Singling out nutcake vendors specifically, Palmer joins the ranks of numerous Chinese netizens — their hatred seethed after police were perceived to overcompensate a Uyghur nutcake vendor whose products were destroyed last December. In describing them in relation to their Han compatriots, however, Palmer draws upon racist tropes from the West.

The “soft-faced” Han recalls a long history of feminizing Chinese men in the West, and it is coupled here with a demonization of Uyghur masculinity as “aggressive,” which is common in China. The discussion of hip-hop takes these ideas further. Suggesting that participation in hip-hop expresses Uyghurs’ (and not Hans’) “defiant machismo” recalls a demonization of Black men in America and continues the feminization of Han men. These American racial stereotypes gain no value when applied to Uyghurs and Hans.

Palmer hyperlinks to a piece about the Silk Road of Pop film, whose director Sameer Farooq comments that hip-hop in Urumchi has encouraged collaboration between Uyghur and Han artists and provided opportunities for Uyghur performers to travel to interior China. When Fulbright scholar Angela Steele interviewed rap crews in Urumchi in 2008, she met some ethnically mixed crews. Several Uyghurs rappers cited Eminem as an early inspiration, a successful white American rapper who was mentored by Dr. Dre, a black rapper from Compton.

In Palmer’s article, the Uyghur threat is also illustrated by a discussion of thieves. He quotes a Han interviewee who said: “If a Uighur is arrested, he just slashes himself with his blade, and then the police don’t want to touch him because if he’s hurt, they have to take him to hospital and pay.” Palmer links the trend to “gangs of Uighur child beggars.” In fact, children in these gangs are abducted from their homes in the Uyghur homeland and trafficked to interior China on a massive scale. China’s government made resolving this problem a key goal this year, possibly motivated by its review before the UN Committee on the Rights of the Child in September 2013.
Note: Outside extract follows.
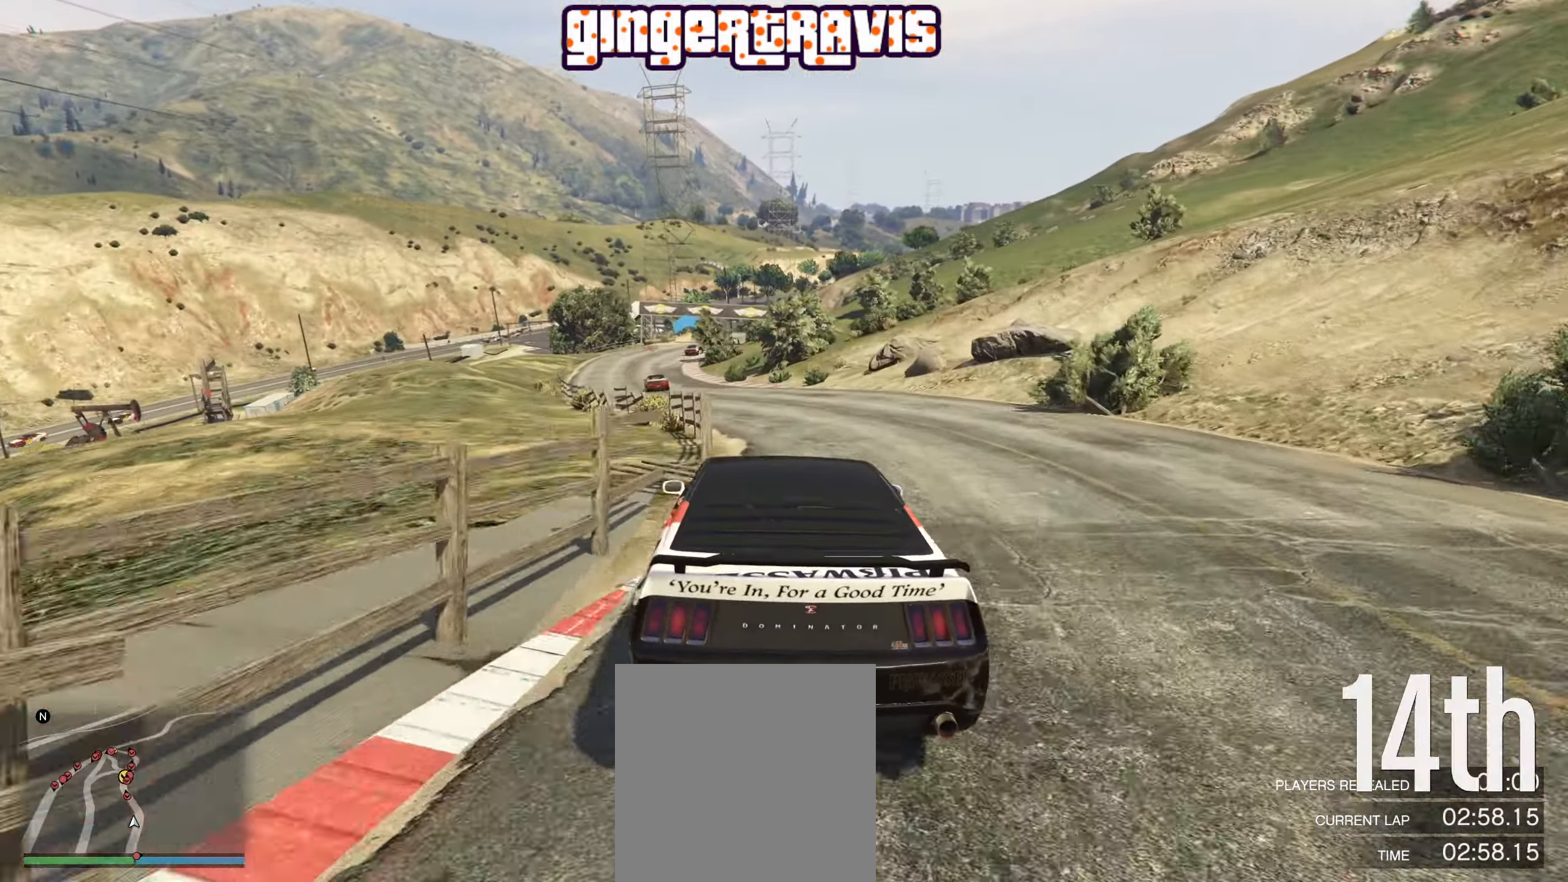
{"buttons": ["R2"], "left_stick": "center", "right_stick": "center", "events": [[250, "left_stick", "left"], [417, "left_stick", "center"]]}
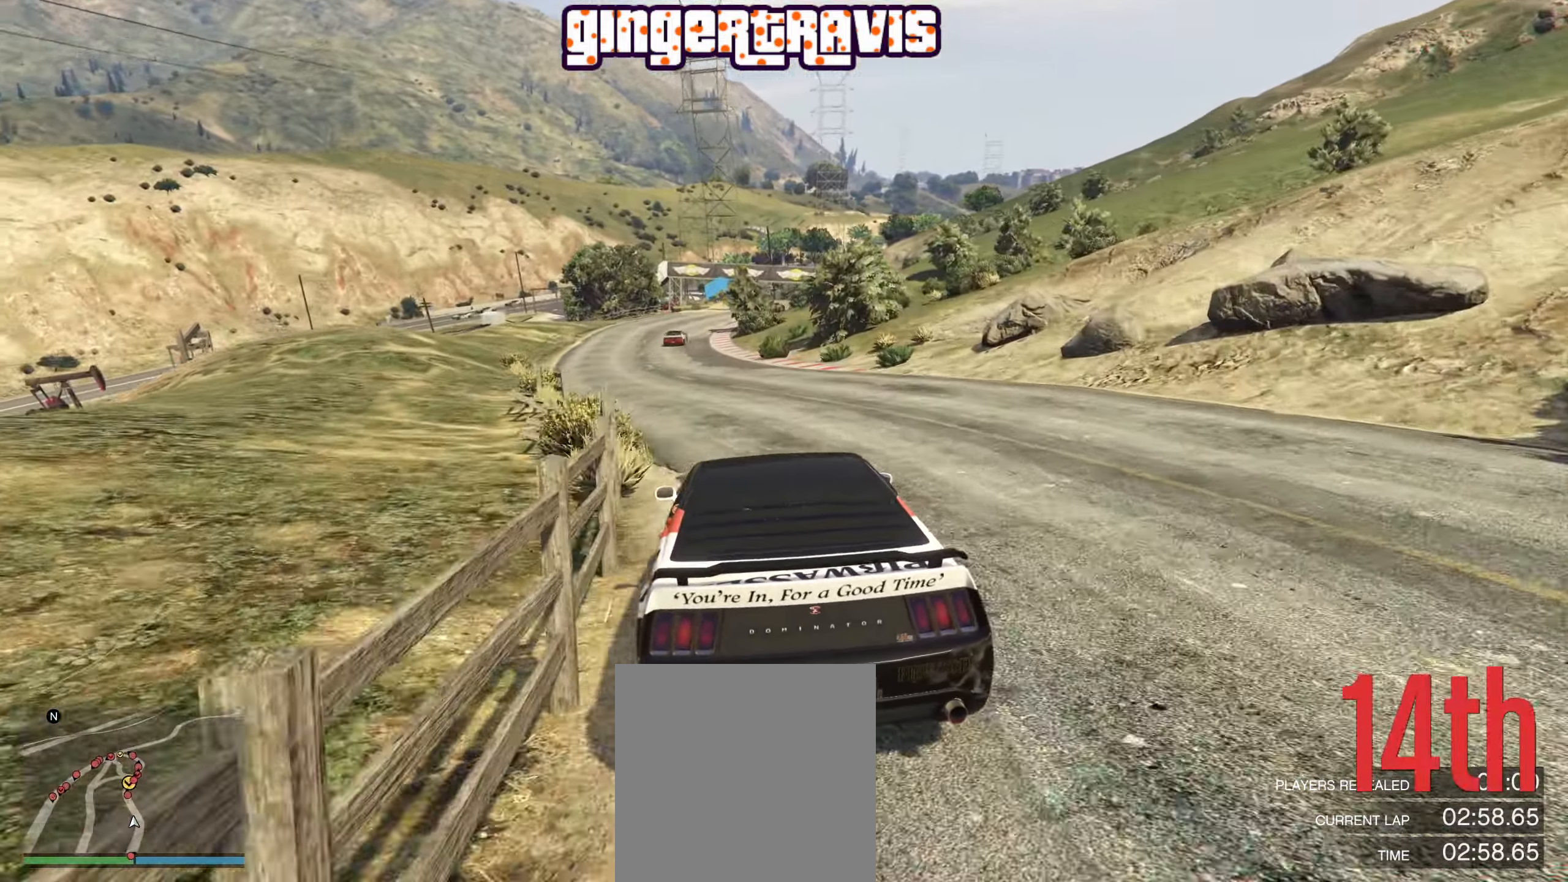
{"buttons": ["R2"], "left_stick": "center", "right_stick": "center", "events": []}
Self-mutilation is a real and desperate act of these trafficked children. The Trail From Xinjiang, a new film by Xi’an-born documentary filmmaker Chen Dongnan, records this tragic phenomenon. Chen filmed Uyghur youths who were trafficked, and recorded their harrowing acts of intravenous drug use, self-slashing, and even death. This in-depth account dispels Palmer’s stereotype of “swagger.” The terrified youths reach drug-induced oblivion for the courage to pickpocket, risking extreme consequences, self-mutilation among them. Official complacency toward their crimes and plights has only reinforced Han stereotypes about Uyghurs throughout China.

Four years after a culture of hatred led to collective panic in Urumchi, an article like Palmer’s that recycles American stereotypes to make sense of Chinese ethnicity underscores the importance UHRP’s report, Rumors, Hysteria and Suspicion. The Chinese government’s stranglehold on information, preventing independent reporting and open discussions about some of the most important issues in the region, have created an environment ripe for panic. As outside observers, we are free from these limitations on what we can say. Let’s focus on sharing truths, not stereotypes.